Wer das tatsächlich predigen möchte, kann nur mit diesem Text gegen diesen Text predigen. Die EKD  bemüht sich, sie betont eine „Solidarität der Trauer und der Buße“. Ihr Vorschlag allerdings  –  „eine Feier auf dem Friedhof“, am besten mit „jüdischer Beteiligung“  –  befremdet.

Ali-Khamenei-Sound

Wer dagegen mit diesem Text direkt gegen Israel  –  den Staat Israel  –  vom Leder zieht, ist der Weltkirchenrat, World Council of Churches (WCC), der an die 600 Mio Christen  –  EKD: 18 Mio  –  zu repräsentieren glaubt. Ende Juni  –  die Ruhrbarone haben hier darüber informiert  –  hat sein Zentralkomitee, darin vier Delegierte von Putins Russisch-orthodoxer Kirche und vier der EKD, der Welt die Welt erklärt. Die „Zeichen der Zeit“, so der einstimmige Beschluss, müssten dringend gelesen werden „im Licht“ der Passage aus dem Lukas-Evangelium, andernfalls drohe „ein Gericht“.

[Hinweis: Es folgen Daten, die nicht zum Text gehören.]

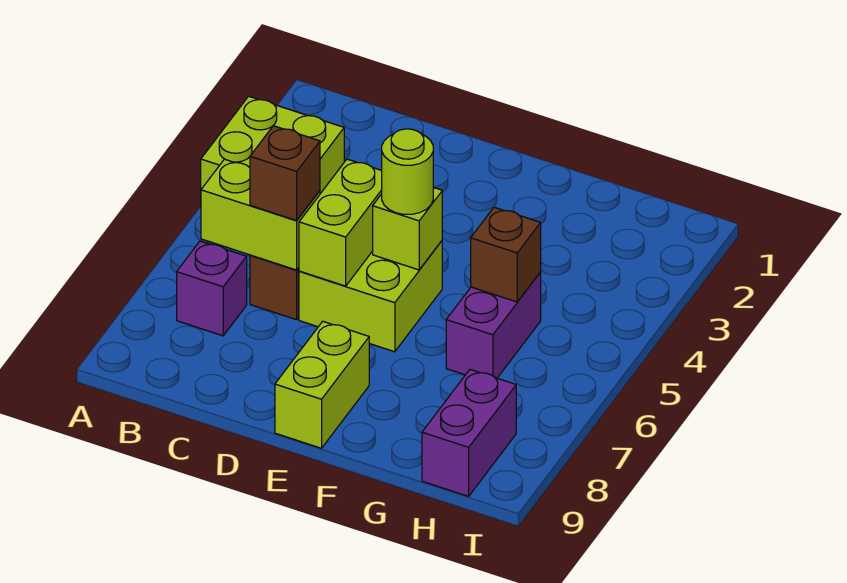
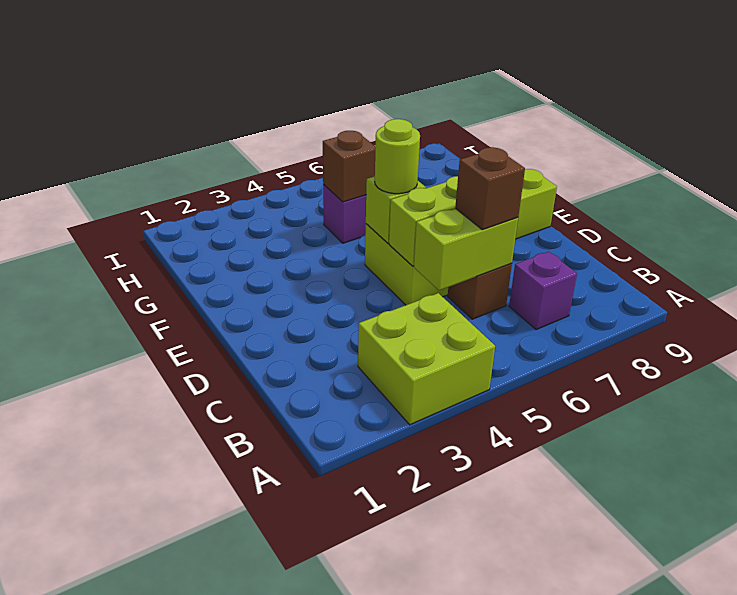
lime brick B6:C6 level 2 -> lime brick C5:C6 level 2
purple brick H8:H9 level 1 -> none

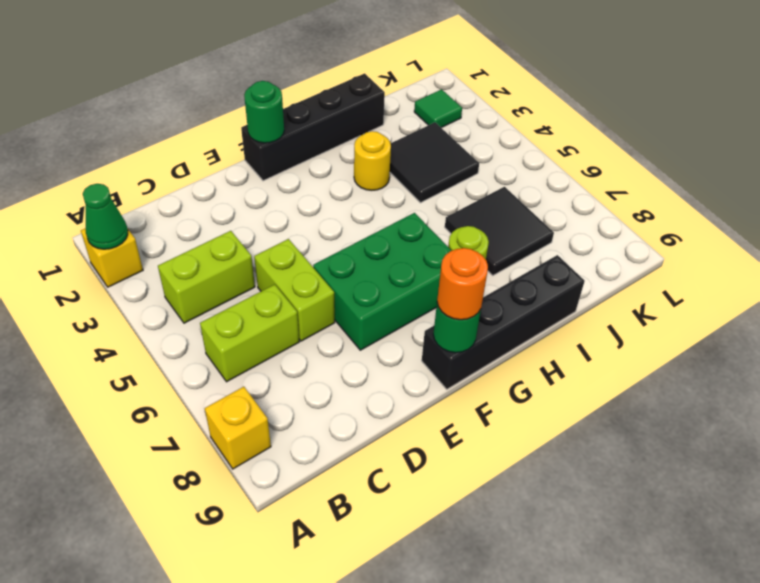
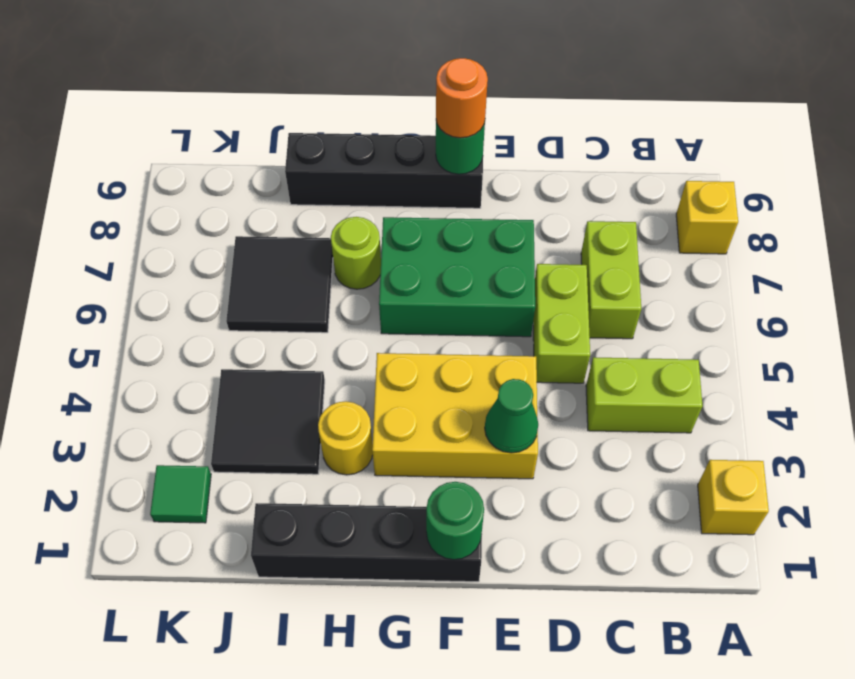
green cone A2 level 2 -> green cone E3 level 2
lime brick B6:C6 level 1 -> lime brick C6:C7 level 1
none -> yellow brick E3:G4 level 1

Endzeit-Stimmung. Die Lukas-Passage zunächst verschwiemelt zurechtgestutzt: „Wenn doch auch du erkenntest an diesem Tag, was zum Frieden dient! Aber nun ist’s vor deinen Augen verborgen … weil du die Zeit nicht erkannt hast, in der du besucht worden bist.“ Und schon schießt es aus allen Rohren gegen Israel, das „rücksichtslos Angriffe“ verübe, den „Frieden weltweit“ bedrohe, einen Atomkrieg heraufbeschwöre usw., dazu kein Wort über Hamas, keines über Terror usf. Stattdessen beschloss der WCC noch ein weiteres Verdikt eigens gegen Israel, faselt von einem „System der Apartheid“ und spult das komplette BDS-Programm ab. In der öffentlichen Wahrnehmung hat das Stichwort „Apartheid“ dominiert, für deutsche Ohren hat der Vorsitzende des ZK, der deutsche Theologe Heinrich Bedford-Strohm, das „Trigger-Wort“ auf mittellaut gedimmt.

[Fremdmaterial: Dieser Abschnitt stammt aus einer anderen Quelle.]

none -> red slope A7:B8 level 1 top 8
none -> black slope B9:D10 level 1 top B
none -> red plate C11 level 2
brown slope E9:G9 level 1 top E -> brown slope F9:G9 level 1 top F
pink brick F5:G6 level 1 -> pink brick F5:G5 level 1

Was dagegen glatt durchging, ist der eigentlich theologische Skandal: dass die Weltkirchen sich in einem Endkampf wähnen, den sonderlich Israel gegen sie führe. Explizit beruft sich der WCC darauf, dass die Zeit gekommen sei, da werden deine Feinde dich dem Erdboden gleichmachen samt deinen Kindern in dir und keinen Stein auf dem andern lassen in dir …  

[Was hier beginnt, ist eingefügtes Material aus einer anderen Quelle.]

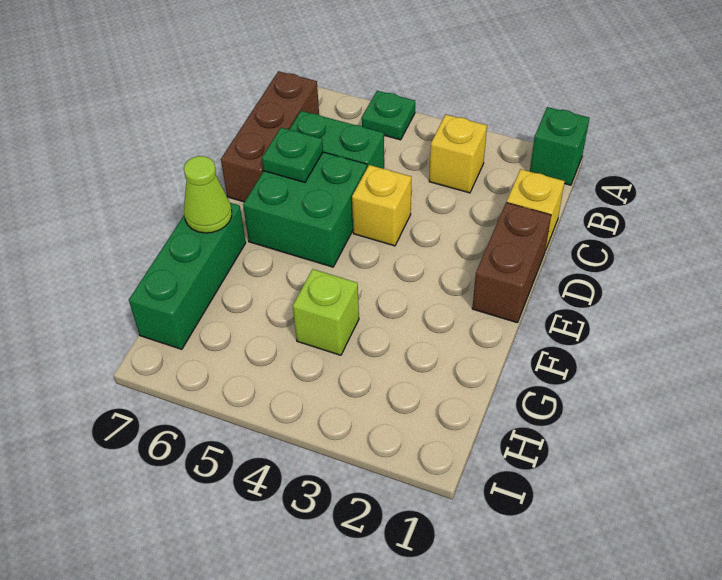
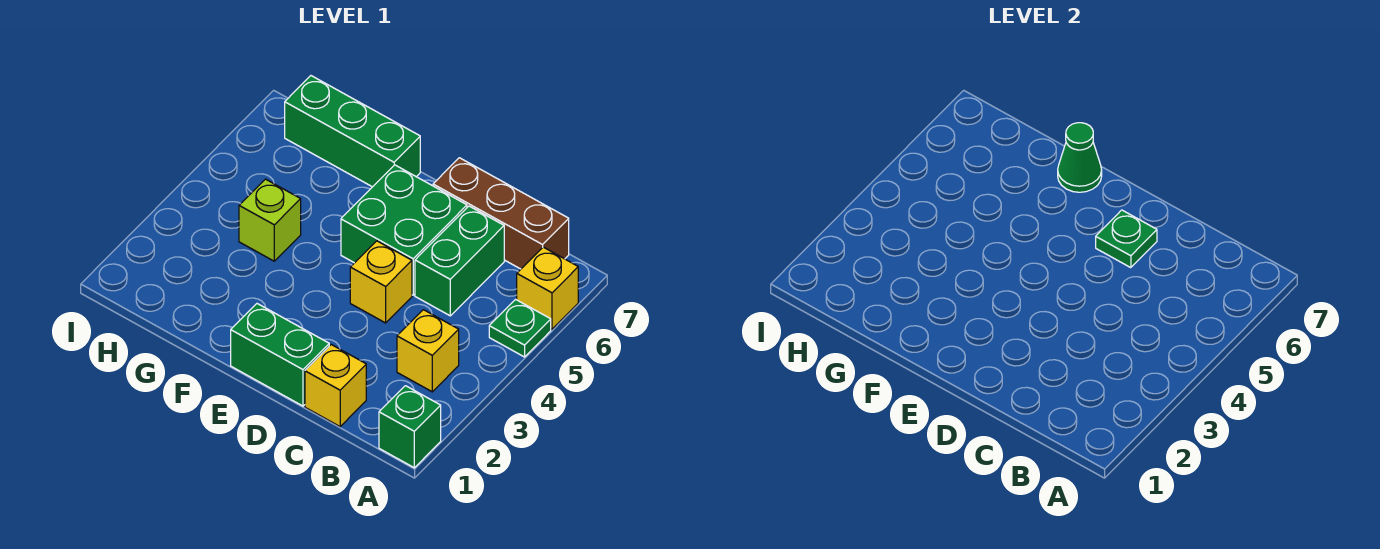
none -> yellow brick A6 level 1
brown brick D1:E1 level 1 -> green brick D1:E1 level 1
lime cone F7 level 2 -> green cone F7 level 2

Ali Khamenei-Sound. Zugleich Textvorgabe der EKD für den Israelsonntag auf deutschen Kanzeln. Wer morgen predigt, hat die Wahl: ob Israel dem Erdboden gleichgemacht werden möge oder ob  –  das die alternative Textvorgabe aus dem Markus-Evangelium  –  es nicht doch eher darum gehe, Gott zu lieben „von ganzem Herzen, von ganzem Gemüt und mit aller Kraft und seinen Nächsten wie sich selbst“.

Ein Stimmungsmacher so oder so. Und ein Stimmungstest in einer Zeit, in der, so die EKD, „der alte und neue Antijudaismus/Antisemitismus in Deutschland“ auf dem Vormarsch ist, es ist ein Marsch zurück. Ob sich morgen am Israelsonntag  –  ein Lebensalter nach Auschwitz  –  ein solches Umdenken auf deutschen Kanzeln zeigt, für das der WCC den Kronzeugen stellt und das schönste Gewissen dazu, das haben wir die EKD gefragt. Sobald uns die Antwort erreicht, reichen wir sie nach.